It does demonstrate that if you use a pool allocator, the deque behaviour becomes pooled.
Aside: Pool allocators exist that are able to forgo cleanup, which can be valid in some scenarios, e.g. where the entire memory pool lives on the stack anyways. This is a common allocation optimization technique, allowing large numbers of deallocations/destructions to be skipped.
Addressing some more points of your list:
Q. How can I specify an allocator of blocks for boost::container::deque
(blocks, not items!)?
A. I think the allocator is intrinsically always called for blocks,
because of how deques work.
Q. If there is a way, then will such specification support allocators
with state?
A. Standard library as well as Boost Container should all support
stateful allocators these days. When in doubt, Boost Container has your
back.
Q. If yes, then will the above-mentioned allocator go for it?

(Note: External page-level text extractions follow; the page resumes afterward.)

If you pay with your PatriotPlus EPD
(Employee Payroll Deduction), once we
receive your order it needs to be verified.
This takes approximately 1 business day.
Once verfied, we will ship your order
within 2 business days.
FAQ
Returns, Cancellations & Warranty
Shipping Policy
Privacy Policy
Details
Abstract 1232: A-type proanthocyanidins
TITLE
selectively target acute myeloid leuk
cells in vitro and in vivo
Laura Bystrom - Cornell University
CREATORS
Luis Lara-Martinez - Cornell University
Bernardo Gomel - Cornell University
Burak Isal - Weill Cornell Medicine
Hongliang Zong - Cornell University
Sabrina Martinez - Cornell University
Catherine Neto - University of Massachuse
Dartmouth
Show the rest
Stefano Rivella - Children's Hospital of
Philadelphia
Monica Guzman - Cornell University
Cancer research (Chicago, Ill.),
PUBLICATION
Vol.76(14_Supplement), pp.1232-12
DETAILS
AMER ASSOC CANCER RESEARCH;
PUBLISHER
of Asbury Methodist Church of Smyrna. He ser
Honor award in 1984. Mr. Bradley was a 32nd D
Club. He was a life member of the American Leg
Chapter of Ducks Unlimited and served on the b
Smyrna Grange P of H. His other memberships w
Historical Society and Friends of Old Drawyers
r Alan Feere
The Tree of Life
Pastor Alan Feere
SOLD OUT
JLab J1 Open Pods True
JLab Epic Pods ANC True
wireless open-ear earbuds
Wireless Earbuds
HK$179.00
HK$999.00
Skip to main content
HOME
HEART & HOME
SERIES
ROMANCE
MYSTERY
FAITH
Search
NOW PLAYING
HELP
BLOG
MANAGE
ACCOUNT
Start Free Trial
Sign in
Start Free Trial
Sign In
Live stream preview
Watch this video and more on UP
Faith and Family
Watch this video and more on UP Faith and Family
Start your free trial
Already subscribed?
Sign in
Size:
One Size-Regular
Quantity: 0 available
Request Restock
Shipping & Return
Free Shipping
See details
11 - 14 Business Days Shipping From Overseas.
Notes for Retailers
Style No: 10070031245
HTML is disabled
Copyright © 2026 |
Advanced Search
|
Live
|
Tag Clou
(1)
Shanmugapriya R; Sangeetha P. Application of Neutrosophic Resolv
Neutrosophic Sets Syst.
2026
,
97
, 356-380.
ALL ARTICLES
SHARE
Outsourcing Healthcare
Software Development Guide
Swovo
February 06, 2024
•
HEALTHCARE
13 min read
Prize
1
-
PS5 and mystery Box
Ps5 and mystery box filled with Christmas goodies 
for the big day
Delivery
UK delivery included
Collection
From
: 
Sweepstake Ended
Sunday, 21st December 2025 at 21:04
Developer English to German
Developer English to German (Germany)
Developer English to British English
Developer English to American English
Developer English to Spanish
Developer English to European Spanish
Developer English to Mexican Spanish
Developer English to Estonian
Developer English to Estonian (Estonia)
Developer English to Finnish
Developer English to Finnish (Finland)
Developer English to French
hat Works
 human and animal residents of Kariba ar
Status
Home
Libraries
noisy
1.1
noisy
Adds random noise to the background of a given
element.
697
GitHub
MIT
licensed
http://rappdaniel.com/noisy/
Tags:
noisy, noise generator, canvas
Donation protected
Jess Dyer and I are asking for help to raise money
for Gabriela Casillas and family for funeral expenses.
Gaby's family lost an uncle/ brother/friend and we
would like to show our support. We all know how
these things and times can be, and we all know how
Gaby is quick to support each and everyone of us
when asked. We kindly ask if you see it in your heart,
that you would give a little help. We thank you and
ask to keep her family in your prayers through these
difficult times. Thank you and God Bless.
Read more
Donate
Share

A. I didn't look closely at it, but you may put it in the same test-bed
to find out
Q. After all, if not in this way, how can I make a deque that will not
deallocate at least one of its freed blocks and will reuse it later when a
new block will be needed?
A. See above. I'm not sure I understand the exact intent of the "at
least one" clause, but I did note that Boost's deque implementation does do
a "private map" allocation — presumably for some block accounting overhead
— that stays around until the deque object is destroyed. This allocation
doesn't happen at (default) construction, but later.